In anticipation of the release of his debut studio album, Dear Annie, Dublin-born rapper Rejjie Snow dropped a mixtape, The Moon and You, on May 17, 2017. The 13 track outing features smooth jazz and jazz rock rhythms dappled with electronic and synth supported instrumentals that occasionally draw upon sonic structures similar to those heard on recent releases from Saba, Joey Purpp and Smino.
The similarities are largely rooted in Snow’s collaboration with Cam O’bi, a frequent producer of cuts from the Chicago hip-hop scene, including Chance the Rapper and Vic Mensa. Much of the tape however, was produced by London’s Benjamin Miller and further assisted by Chicago’s Stefan Ponce and Belgium’s Shungu.
All things considered, Snow’s parallels to his contemporaries are drowned out by his patchwork presentation on The Moon and You, due in part to his reliance on vocal filters that add tinges of personality throughout the project. Snow never wows the audience with astonishing bars or copious amounts of clever wordplay, rather, the sincerity perceived amidst the vocal modulation crafts an honest persona for a rapper that could easily try to latch onto the grime sound of the UK.
Instead, across the album Snow finds himself rapping, which at times lands closer to spoken word or funked out slam-poetry, about periods of his youth including the death of a comrade at 10 years old on “Purple Tuesday,” or growing up Black with white friends on “Pink Flowers.” Snow never fleshes out these memories entirely, likely saving them as fodder for his studio release through 300 Entertainment, instead steadily drafting the outline for his future work across the mixtape.

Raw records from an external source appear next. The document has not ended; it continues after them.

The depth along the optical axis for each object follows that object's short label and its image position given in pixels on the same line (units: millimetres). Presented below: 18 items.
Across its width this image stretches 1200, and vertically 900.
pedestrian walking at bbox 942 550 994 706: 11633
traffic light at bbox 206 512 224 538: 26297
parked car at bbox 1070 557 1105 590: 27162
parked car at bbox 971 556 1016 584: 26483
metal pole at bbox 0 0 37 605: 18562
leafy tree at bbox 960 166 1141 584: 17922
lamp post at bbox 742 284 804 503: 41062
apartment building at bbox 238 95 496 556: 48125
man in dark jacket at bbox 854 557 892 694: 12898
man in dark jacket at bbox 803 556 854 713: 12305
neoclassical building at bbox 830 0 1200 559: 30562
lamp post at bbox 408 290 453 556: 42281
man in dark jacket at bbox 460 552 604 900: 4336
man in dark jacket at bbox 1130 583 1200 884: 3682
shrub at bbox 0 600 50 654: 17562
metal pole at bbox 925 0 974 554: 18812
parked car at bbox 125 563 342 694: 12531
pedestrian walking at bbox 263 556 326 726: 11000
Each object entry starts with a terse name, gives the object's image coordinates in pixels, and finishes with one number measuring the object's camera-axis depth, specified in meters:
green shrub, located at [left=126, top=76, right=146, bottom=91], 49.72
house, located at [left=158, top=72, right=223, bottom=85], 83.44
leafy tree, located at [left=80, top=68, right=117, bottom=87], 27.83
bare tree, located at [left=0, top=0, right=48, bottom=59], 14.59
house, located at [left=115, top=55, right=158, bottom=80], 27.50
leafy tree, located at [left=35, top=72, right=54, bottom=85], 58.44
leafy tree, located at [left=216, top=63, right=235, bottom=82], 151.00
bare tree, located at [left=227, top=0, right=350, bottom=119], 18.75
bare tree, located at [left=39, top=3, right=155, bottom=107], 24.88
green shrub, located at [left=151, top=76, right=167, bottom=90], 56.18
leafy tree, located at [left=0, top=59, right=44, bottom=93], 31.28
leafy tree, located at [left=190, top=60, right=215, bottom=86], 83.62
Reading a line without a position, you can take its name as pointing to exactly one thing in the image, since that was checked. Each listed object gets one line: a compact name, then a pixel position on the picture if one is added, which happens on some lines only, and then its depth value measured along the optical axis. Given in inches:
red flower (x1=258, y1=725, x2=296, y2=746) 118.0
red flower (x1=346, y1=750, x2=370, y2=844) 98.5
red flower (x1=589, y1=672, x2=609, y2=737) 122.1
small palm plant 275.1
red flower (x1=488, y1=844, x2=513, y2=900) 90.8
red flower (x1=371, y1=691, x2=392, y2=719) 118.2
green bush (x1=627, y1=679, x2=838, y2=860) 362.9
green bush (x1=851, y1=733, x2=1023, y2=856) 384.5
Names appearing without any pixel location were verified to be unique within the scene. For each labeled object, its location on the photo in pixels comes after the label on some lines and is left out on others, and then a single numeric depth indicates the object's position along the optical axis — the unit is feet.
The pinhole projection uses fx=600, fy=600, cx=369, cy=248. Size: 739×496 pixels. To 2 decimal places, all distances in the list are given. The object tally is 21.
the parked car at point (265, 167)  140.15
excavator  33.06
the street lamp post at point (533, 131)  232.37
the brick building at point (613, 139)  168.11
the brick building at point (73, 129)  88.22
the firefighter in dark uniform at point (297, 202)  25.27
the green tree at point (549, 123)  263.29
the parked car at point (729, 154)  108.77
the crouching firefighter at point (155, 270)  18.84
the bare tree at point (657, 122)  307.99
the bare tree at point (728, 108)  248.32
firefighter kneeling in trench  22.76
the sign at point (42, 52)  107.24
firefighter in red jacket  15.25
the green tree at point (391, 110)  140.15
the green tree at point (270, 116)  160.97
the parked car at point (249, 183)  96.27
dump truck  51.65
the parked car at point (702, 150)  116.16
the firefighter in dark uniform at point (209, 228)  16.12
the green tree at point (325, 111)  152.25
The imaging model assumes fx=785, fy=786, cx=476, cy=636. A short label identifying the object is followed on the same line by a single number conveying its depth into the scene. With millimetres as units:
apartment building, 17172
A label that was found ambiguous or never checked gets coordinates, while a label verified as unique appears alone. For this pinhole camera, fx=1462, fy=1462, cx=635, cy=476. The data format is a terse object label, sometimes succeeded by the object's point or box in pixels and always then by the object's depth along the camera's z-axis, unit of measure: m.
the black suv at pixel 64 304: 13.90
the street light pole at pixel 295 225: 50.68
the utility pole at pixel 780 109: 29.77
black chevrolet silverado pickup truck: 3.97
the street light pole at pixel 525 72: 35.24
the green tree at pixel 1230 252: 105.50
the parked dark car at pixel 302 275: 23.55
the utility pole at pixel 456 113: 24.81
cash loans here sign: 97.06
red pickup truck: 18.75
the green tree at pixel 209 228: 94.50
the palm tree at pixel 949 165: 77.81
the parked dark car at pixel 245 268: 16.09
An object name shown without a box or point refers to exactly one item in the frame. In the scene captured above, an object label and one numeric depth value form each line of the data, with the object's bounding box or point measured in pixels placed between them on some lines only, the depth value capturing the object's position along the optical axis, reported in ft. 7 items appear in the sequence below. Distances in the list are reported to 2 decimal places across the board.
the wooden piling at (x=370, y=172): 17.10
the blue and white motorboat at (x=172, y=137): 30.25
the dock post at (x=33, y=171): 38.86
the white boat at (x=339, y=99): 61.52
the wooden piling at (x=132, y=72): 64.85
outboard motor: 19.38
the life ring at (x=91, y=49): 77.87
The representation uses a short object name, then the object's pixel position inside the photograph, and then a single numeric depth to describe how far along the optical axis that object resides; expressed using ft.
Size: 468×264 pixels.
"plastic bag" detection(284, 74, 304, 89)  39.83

Additionally, while the production is luscious and vibrant throughout the tape from the organization of harmonious synths and light percussion, Snow is never outmatched for the spotlight, often choosing deliveries that contrast the backing instrumentals. “Fashion Week” notably features one of Snow’s most sexually explicit performances on the album, though his vulgar, deep and raspy delivery juxtaposes a fantastic, dream-like mix to good effect. On the other hand, “Purple Tuesday,” which is a flip of Big Sean’s Cam O’bi produced “Living Single,” plays as one of the most straightforward jazz-rap tracks on the album, highlighting the soulful hook by Jesse Boykins III and an uplifting verse by Joey Bada$$.
Though a singular coherent theme isn’t overtly apparent, Snow did released a companion zine to complement the personal nature of the project, featuring photos alongside his friends as well as unpublished poems. The aforementioned content can for pleasant viewing material while listening to the album, though some of the images including Snow in a wasteland, as well as a dead, partially eaten bird and a skateboard under a car are largely an addendum to the stylized, artistic approach Snow takes, and offers little else in terms of a companion piece. Despite some of the unrelated imagery, the zine is merely an added bonus to a sonically charming prequel to Dear Annie.